» What the exercise asks
Every line of the entries below that includes "round" belongs in the answer, copied as written.

» Extracted data
((
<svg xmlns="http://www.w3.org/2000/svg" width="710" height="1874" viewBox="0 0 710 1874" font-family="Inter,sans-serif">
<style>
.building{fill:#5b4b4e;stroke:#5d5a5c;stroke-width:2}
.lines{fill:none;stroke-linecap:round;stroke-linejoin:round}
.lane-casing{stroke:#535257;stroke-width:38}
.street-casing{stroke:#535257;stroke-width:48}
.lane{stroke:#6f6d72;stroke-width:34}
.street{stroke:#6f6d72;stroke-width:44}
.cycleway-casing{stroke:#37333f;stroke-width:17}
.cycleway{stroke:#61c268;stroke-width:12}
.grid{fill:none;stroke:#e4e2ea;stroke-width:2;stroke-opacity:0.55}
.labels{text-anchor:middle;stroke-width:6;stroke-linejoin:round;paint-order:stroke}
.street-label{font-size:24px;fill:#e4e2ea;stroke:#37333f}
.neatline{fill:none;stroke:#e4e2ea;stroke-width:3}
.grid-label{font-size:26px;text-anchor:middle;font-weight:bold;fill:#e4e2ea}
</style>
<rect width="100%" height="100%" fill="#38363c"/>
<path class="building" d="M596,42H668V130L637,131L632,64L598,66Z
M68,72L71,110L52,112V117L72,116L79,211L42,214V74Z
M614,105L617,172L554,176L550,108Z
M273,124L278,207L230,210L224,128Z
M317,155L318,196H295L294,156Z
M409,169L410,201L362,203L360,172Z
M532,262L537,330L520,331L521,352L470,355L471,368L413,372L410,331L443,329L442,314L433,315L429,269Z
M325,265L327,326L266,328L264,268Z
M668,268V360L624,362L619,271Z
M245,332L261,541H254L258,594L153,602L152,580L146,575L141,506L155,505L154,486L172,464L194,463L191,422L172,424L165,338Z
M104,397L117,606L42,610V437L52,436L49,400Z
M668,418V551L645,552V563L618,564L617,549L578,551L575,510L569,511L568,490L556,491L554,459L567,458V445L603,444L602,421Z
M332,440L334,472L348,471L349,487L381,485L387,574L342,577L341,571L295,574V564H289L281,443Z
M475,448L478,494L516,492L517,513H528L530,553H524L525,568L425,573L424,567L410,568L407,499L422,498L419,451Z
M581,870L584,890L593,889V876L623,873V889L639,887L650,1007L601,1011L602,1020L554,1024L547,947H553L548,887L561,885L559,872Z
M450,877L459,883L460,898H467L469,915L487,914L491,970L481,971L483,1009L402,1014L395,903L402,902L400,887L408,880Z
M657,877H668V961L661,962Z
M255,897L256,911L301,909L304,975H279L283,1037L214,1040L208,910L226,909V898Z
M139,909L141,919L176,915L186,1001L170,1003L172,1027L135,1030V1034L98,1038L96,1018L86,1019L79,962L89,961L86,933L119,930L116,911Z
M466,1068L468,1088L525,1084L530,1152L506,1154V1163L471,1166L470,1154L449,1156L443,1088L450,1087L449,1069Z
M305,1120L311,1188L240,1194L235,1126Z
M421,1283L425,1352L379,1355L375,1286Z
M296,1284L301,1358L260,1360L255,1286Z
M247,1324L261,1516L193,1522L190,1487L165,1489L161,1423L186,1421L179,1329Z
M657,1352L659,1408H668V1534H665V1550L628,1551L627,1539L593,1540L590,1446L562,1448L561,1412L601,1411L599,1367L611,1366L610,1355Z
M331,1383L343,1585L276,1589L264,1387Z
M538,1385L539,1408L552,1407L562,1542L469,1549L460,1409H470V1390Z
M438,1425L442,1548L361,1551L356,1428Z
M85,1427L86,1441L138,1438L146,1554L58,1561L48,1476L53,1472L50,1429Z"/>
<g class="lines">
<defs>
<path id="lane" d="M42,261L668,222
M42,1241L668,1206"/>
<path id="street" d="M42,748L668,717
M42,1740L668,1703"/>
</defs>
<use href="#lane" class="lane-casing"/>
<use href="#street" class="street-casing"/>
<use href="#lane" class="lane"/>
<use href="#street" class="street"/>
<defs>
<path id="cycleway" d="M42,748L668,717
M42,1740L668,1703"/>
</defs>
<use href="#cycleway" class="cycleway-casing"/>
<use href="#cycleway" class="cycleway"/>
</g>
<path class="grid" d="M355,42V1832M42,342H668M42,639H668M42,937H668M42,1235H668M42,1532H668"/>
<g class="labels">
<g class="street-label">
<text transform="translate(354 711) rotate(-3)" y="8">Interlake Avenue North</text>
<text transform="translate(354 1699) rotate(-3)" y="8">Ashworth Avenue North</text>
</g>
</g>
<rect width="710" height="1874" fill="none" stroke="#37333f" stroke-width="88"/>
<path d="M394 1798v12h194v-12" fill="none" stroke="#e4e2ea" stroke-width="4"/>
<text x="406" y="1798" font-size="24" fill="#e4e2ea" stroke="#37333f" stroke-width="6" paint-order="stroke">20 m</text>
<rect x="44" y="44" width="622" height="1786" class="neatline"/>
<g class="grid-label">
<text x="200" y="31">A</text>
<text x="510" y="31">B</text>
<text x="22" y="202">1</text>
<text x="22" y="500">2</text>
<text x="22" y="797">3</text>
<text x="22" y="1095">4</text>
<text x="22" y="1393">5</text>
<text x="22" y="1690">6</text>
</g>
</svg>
))
» Response area
.lines{fill:none;stroke-linecap:round;stroke-linejoin:round}
.labels{text-anchor:middle;stroke-width:6;stroke-linejoin:round;paint-order:stroke}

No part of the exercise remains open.